In any case, below the cut will be close-ups of each of the blocks and a little blurb about each.


08 November 2009

Notes about this blog

So I decided to blend my three blogs here into one. I haven't been keeping any of them as up to date as I'd like, so I suppose I thought maybe I'd keep on top of it a bit better if I don't feel as if I have so many things to tackle. If I update once a week on any of my given subjects - books, crafts, or food - I think I'll be happier than if I feel that I need to do something with all three.

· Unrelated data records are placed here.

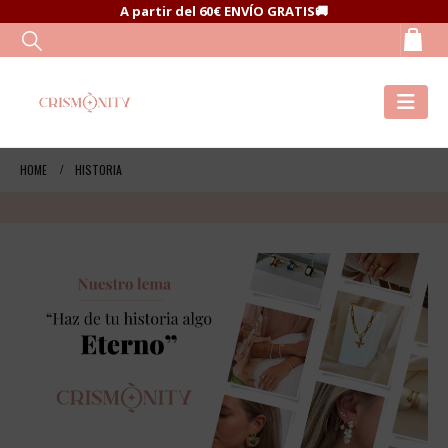
A partir del 60€ ENVÍO GRATIS🚚
HOME
HISTORIA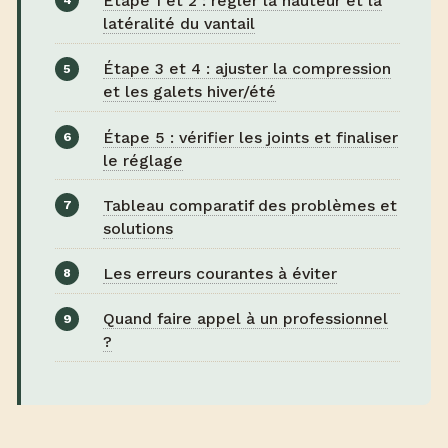
Étape 1 et 2 : régler la hauteur et la
latéralité du vantail
Étape 3 et 4 : ajuster la compression
et les galets hiver/été
Étape 5 : vérifier les joints et finaliser
le réglage
Tableau comparatif des problèmes et
solutions
Les erreurs courantes à éviter
Quand faire appel à un professionnel
?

I've been playing around with my tagging today, trying to work out the best way to make things findable but not have so many the tags become useless, and I wonder if maybe I should have something very general as well as all my specifics - a tag for book posts, one for crafting posts and one for food posts - so that if someone is interested in one thing but not another it'll be easier to filter out the stuff that doesn't interest them. Hm.

I'm trying to figure out if this program has an option for "cutting" long entries, so that part of them is hidden, rather than every long post being a mile long. Guess I should search through the help files. [ETA: Success! Now to go through and do that to my longer entries... one of these days.]

Also, I need to/want to figure out how to adjust the size of this blog - it irritates me to no end that blogger sets all their layouts to such a small size. I'd prefer it to a be a percentage. For example, the width of my content should be about 80% the width of the screen, with 80% of my content devoted to the entries and 20% devoted to the side bar. I don't know if I have the patience to filter through the html and fix it though.